**Work to complete:**
Without the images, write out the entries word for word.

++++++++

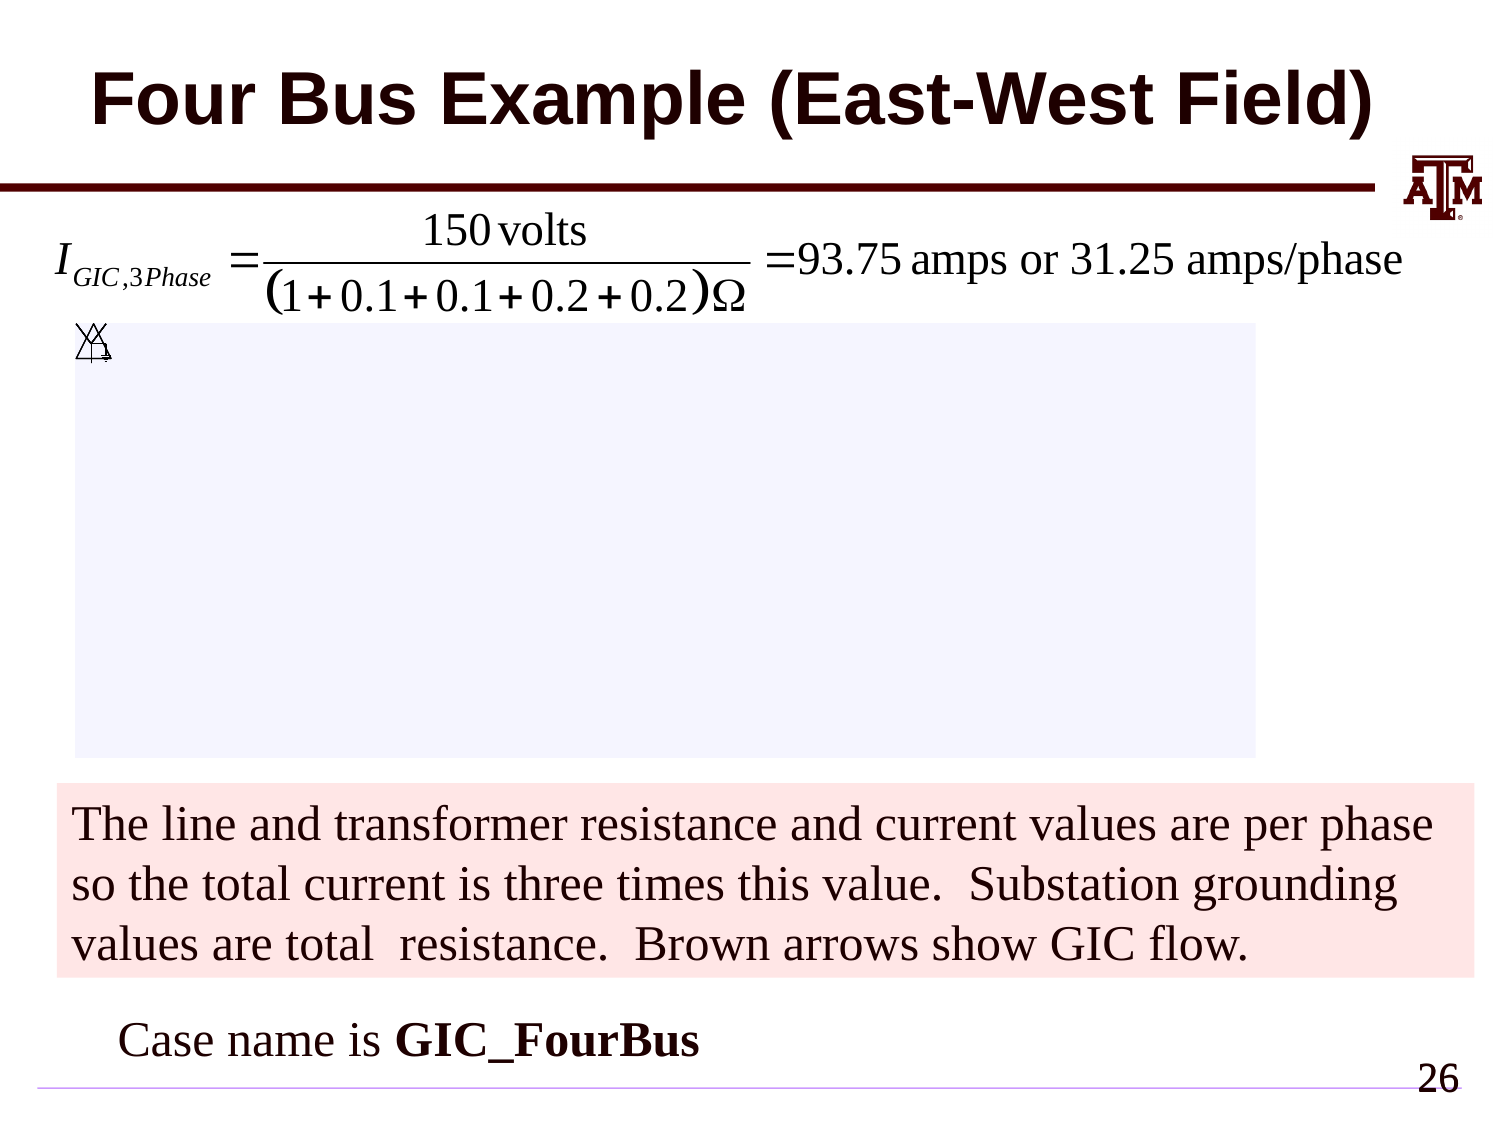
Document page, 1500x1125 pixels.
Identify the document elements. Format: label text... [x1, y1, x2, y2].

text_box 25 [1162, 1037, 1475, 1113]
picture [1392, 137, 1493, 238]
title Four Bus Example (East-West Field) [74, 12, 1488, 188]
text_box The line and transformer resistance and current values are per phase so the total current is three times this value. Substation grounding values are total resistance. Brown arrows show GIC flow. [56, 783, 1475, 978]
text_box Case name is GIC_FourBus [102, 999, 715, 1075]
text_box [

++++++++

**Output below:**
Document page, 1500x1125 pixels.
Identify the document elements. Format: label text... [x1, y1, x2, y2].

text_box 25 [1162, 1037, 1475, 1113]
picture [1392, 137, 1493, 238]
title Four Bus Example (East-West Field) [74, 12, 1488, 188]
text_box The line and transformer resistance and current values are per phase so the total current is three times this value. Substation grounding values are total resistance. Brown arrows show GIC flow. [56, 783, 1475, 978]
text_box Case name is GIC_FourBus [102, 999, 715, 1075]
text_box [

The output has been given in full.